* [Exercise instructions]: Print the entries exactly; no image belongs in the copy.
◇ ◇ ◇ ◇ ◇
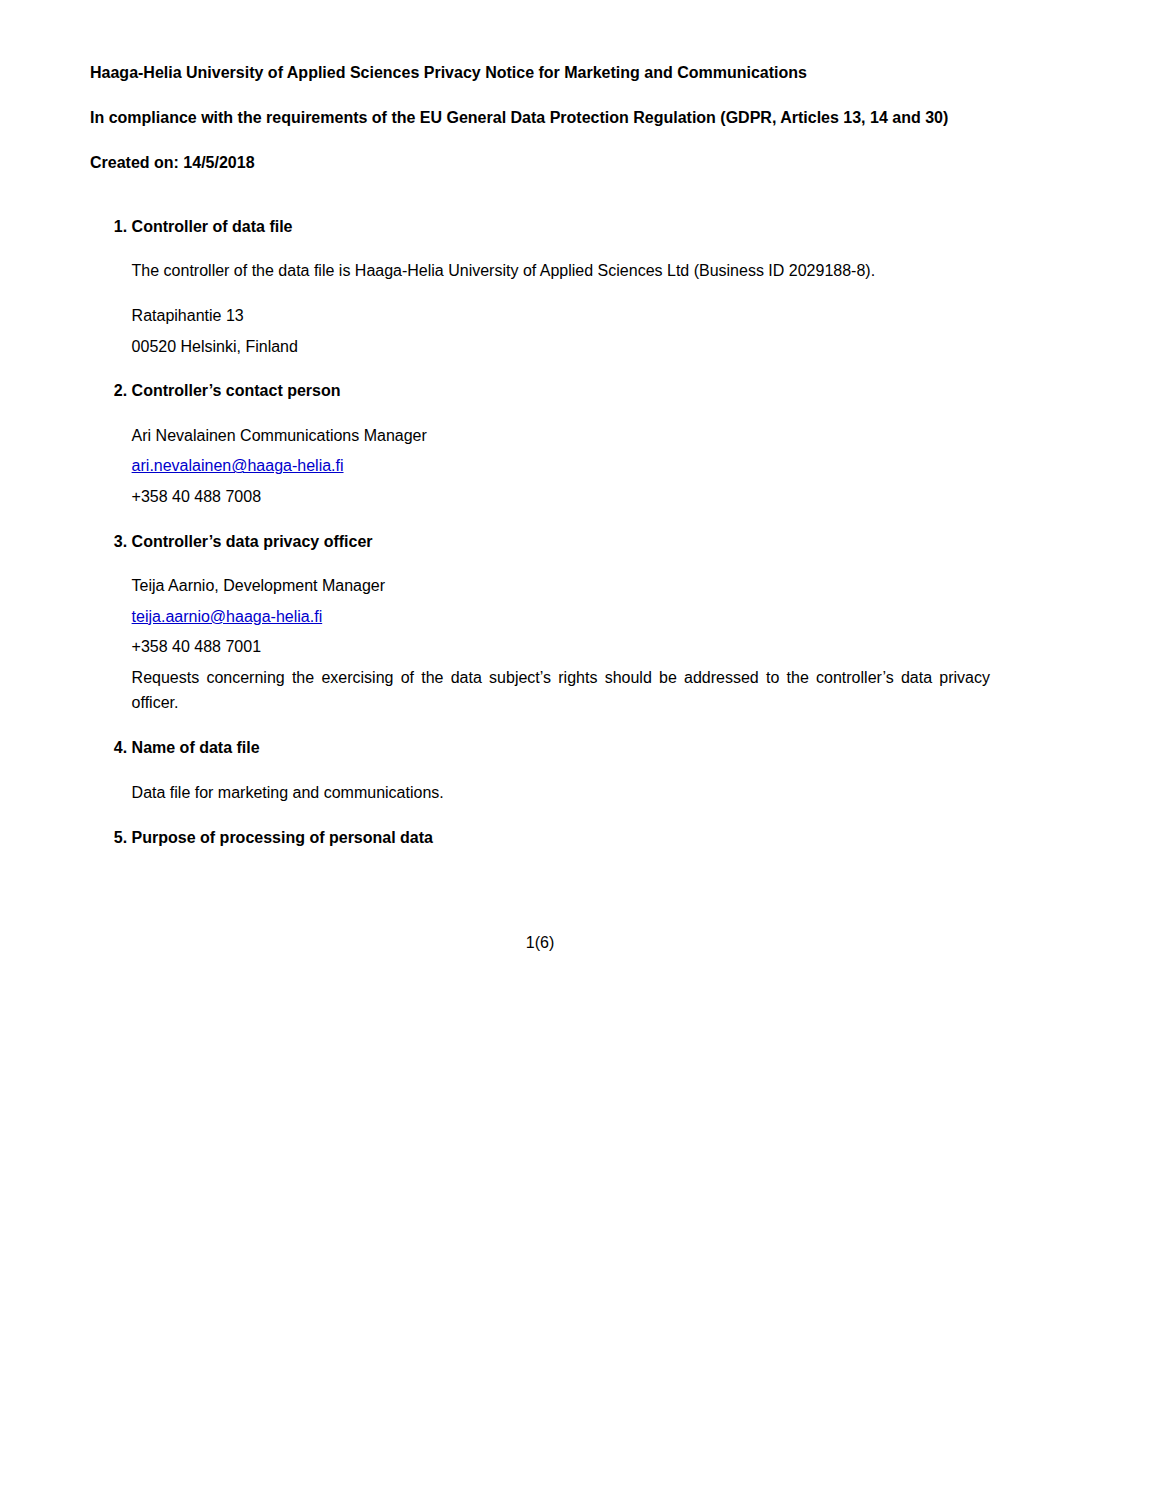Haaga-Helia University of Applied Sciences Privacy Notice for Marketing and Communications
In compliance with the requirements of the EU General Data Protection Regulation (GDPR, Articles 13, 14 and 30)
Created on: 14/5/2018
Controller of data file
The controller of the data file is Haaga-Helia University of Applied Sciences Ltd (Business ID 2029188-8).
Ratapihantie 13
00520 Helsinki, Finland
Controller’s contact person
Ari Nevalainen Communications Manager
ari.nevalainen@haaga-helia.fi
+358 40 488 7008
Controller’s data privacy officer
Teija Aarnio, Development Manager
teija.aarnio@haaga-helia.fi
+358 40 488 7001
Requests concerning the exercising of the data subject’s rights should be addressed to the controller’s data privacy officer.
Name of data file
Data file for marketing and communications.
Purpose of processing of personal data
1(6)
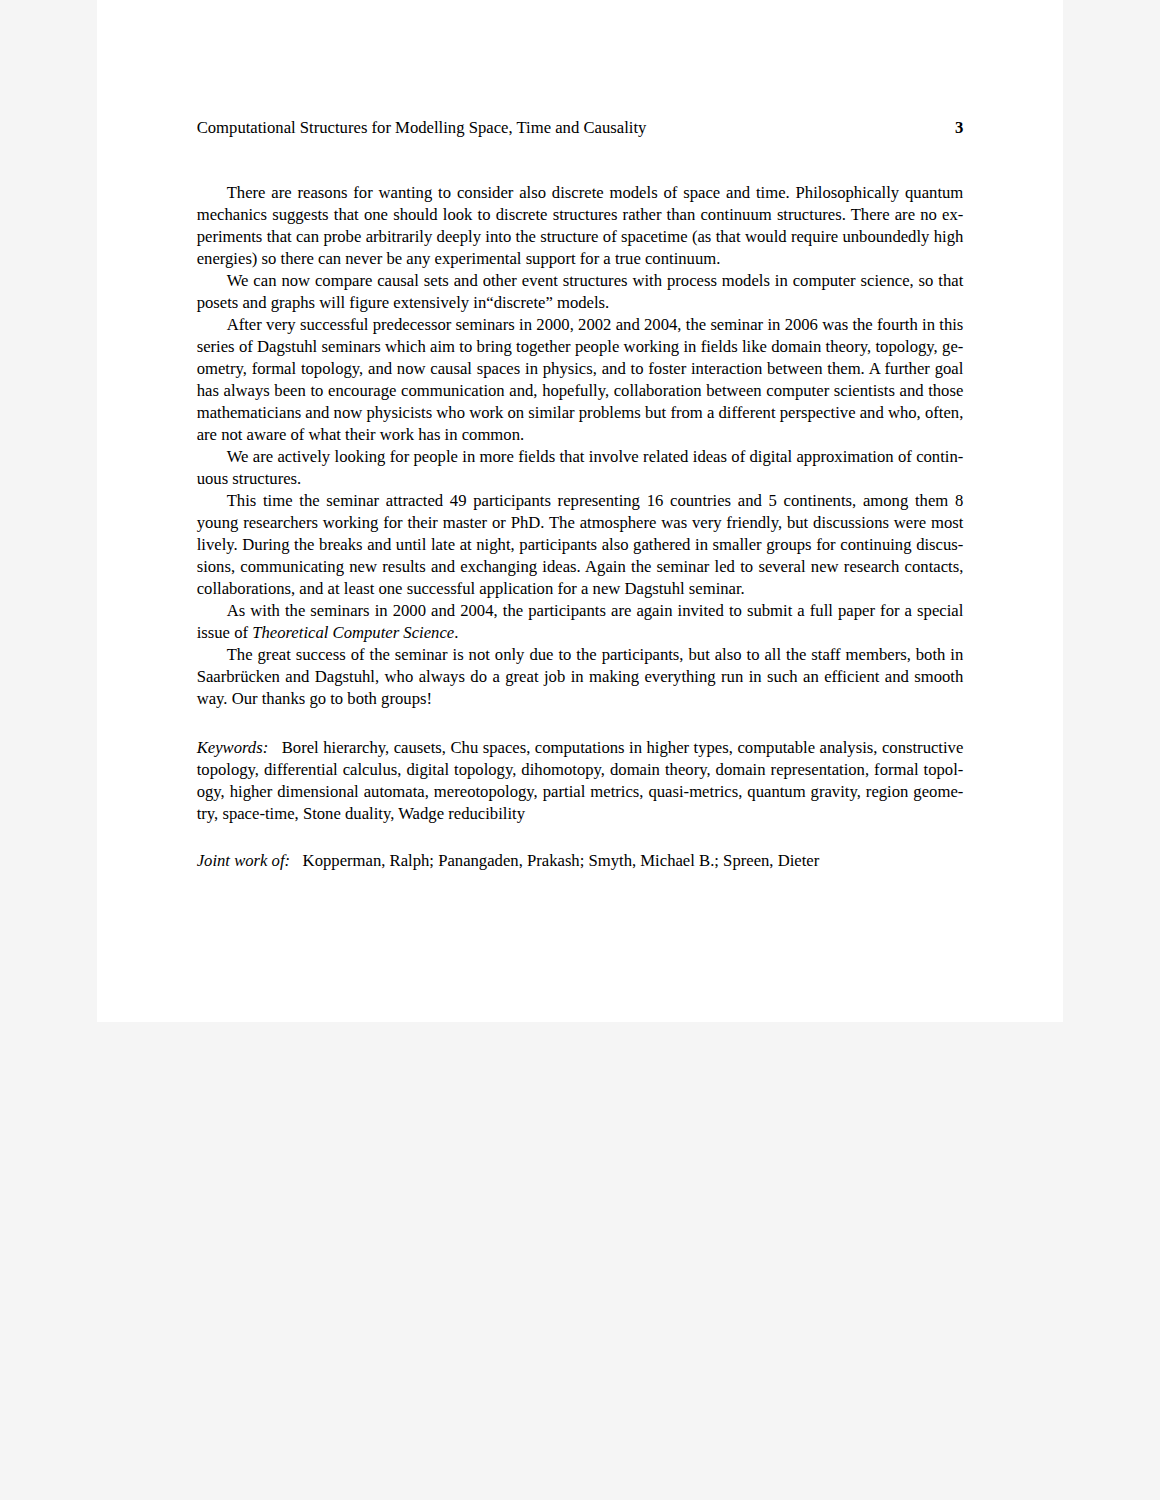Computational Structures for Modelling Space, Time and Causality 3
There are reasons for wanting to consider also discrete models of space and time. Philosophically quantum mechanics suggests that one should look to discrete structures rather than continuum structures. There are no experiments that can probe arbitrarily deeply into the structure of spacetime (as that would require unboundedly high energies) so there can never be any experimental support for a true continuum.
We can now compare causal sets and other event structures with process models in computer science, so that posets and graphs will figure extensively in“discrete” models.
After very successful predecessor seminars in 2000, 2002 and 2004, the seminar in 2006 was the fourth in this series of Dagstuhl seminars which aim to bring together people working in fields like domain theory, topology, geometry, formal topology, and now causal spaces in physics, and to foster interaction between them. A further goal has always been to encourage communication and, hopefully, collaboration between computer scientists and those mathematicians and now physicists who work on similar problems but from a different perspective and who, often, are not aware of what their work has in common.
We are actively looking for people in more fields that involve related ideas of digital approximation of continuous structures.
This time the seminar attracted 49 participants representing 16 countries and 5 continents, among them 8 young researchers working for their master or PhD. The atmosphere was very friendly, but discussions were most lively. During the breaks and until late at night, participants also gathered in smaller groups for continuing discussions, communicating new results and exchanging ideas. Again the seminar led to several new research contacts, collaborations, and at least one successful application for a new Dagstuhl seminar.
As with the seminars in 2000 and 2004, the participants are again invited to submit a full paper for a special issue of Theoretical Computer Science.
The great success of the seminar is not only due to the participants, but also to all the staff members, both in Saarbrücken and Dagstuhl, who always do a great job in making everything run in such an efficient and smooth way. Our thanks go to both groups!
Keywords: Borel hierarchy, causets, Chu spaces, computations in higher types, computable analysis, constructive topology, differential calculus, digital topology, dihomotopy, domain theory, domain representation, formal topology, higher dimensional automata, mereotopology, partial metrics, quasi-metrics, quantum gravity, region geometry, space-time, Stone duality, Wadge reducibility
Joint work of: Kopperman, Ralph; Panangaden, Prakash; Smyth, Michael B.; Spreen, Dieter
◇ ◇ ◇ ◇ ◇
* [Worked solution]:
Haaga-Helia University of Applied Sciences Privacy Notice for Marketing and Communications
In compliance with the requirements of the EU General Data Protection Regulation (GDPR, Articles 13, 14 and 30)
Created on: 14/5/2018
Controller of data file
The controller of the data file is Haaga-Helia University of Applied Sciences Ltd (Business ID 2029188-8).
Ratapihantie 13
00520 Helsinki, Finland
Controller’s contact person
Ari Nevalainen Communications Manager
ari.nevalainen@haaga-helia.fi
+358 40 488 7008
Controller’s data privacy officer
Teija Aarnio, Development Manager
teija.aarnio@haaga-helia.fi
+358 40 488 7001
Requests concerning the exercising of the data subject’s rights should be addressed to the controller’s data privacy officer.
Name of data file
Data file for marketing and communications.
Purpose of processing of personal data
1(6)
Computational Structures for Modelling Space, Time and Causality 3
There are reasons for wanting to consider also discrete models of space and time. Philosophically quantum mechanics suggests that one should look to discrete structures rather than continuum structures. There are no experiments that can probe arbitrarily deeply into the structure of spacetime (as that would require unboundedly high energies) so there can never be any experimental support for a true continuum.
We can now compare causal sets and other event structures with process models in computer science, so that posets and graphs will figure extensively in“discrete” models.
After very successful predecessor seminars in 2000, 2002 and 2004, the seminar in 2006 was the fourth in this series of Dagstuhl seminars which aim to bring together people working in fields like domain theory, topology, geometry, formal topology, and now causal spaces in physics, and to foster interaction between them. A further goal has always been to encourage communication and, hopefully, collaboration between computer scientists and those mathematicians and now physicists who work on similar problems but from a different perspective and who, often, are not aware of what their work has in common.
We are actively looking for people in more fields that involve related ideas of digital approximation of continuous structures.
This time the seminar attracted 49 participants representing 16 countries and 5 continents, among them 8 young researchers working for their master or PhD. The atmosphere was very friendly, but discussions were most lively. During the breaks and until late at night, participants also gathered in smaller groups for continuing discussions, communicating new results and exchanging ideas. Again the seminar led to several new research contacts, collaborations, and at least one successful application for a new Dagstuhl seminar.
As with the seminars in 2000 and 2004, the participants are again invited to submit a full paper for a special issue of Theoretical Computer Science.
The great success of the seminar is not only due to the participants, but also to all the staff members, both in Saarbrücken and Dagstuhl, who always do a great job in making everything run in such an efficient and smooth way. Our thanks go to both groups!
Keywords: Borel hierarchy, causets, Chu spaces, computations in higher types, computable analysis, constructive topology, differential calculus, digital topology, dihomotopy, domain theory, domain representation, formal topology, higher dimensional automata, mereotopology, partial metrics, quasi-metrics, quantum gravity, region geometry, space-time, Stone duality, Wadge reducibility
Joint work of: Kopperman, Ralph; Panangaden, Prakash; Smyth, Michael B.; Spreen, Dieter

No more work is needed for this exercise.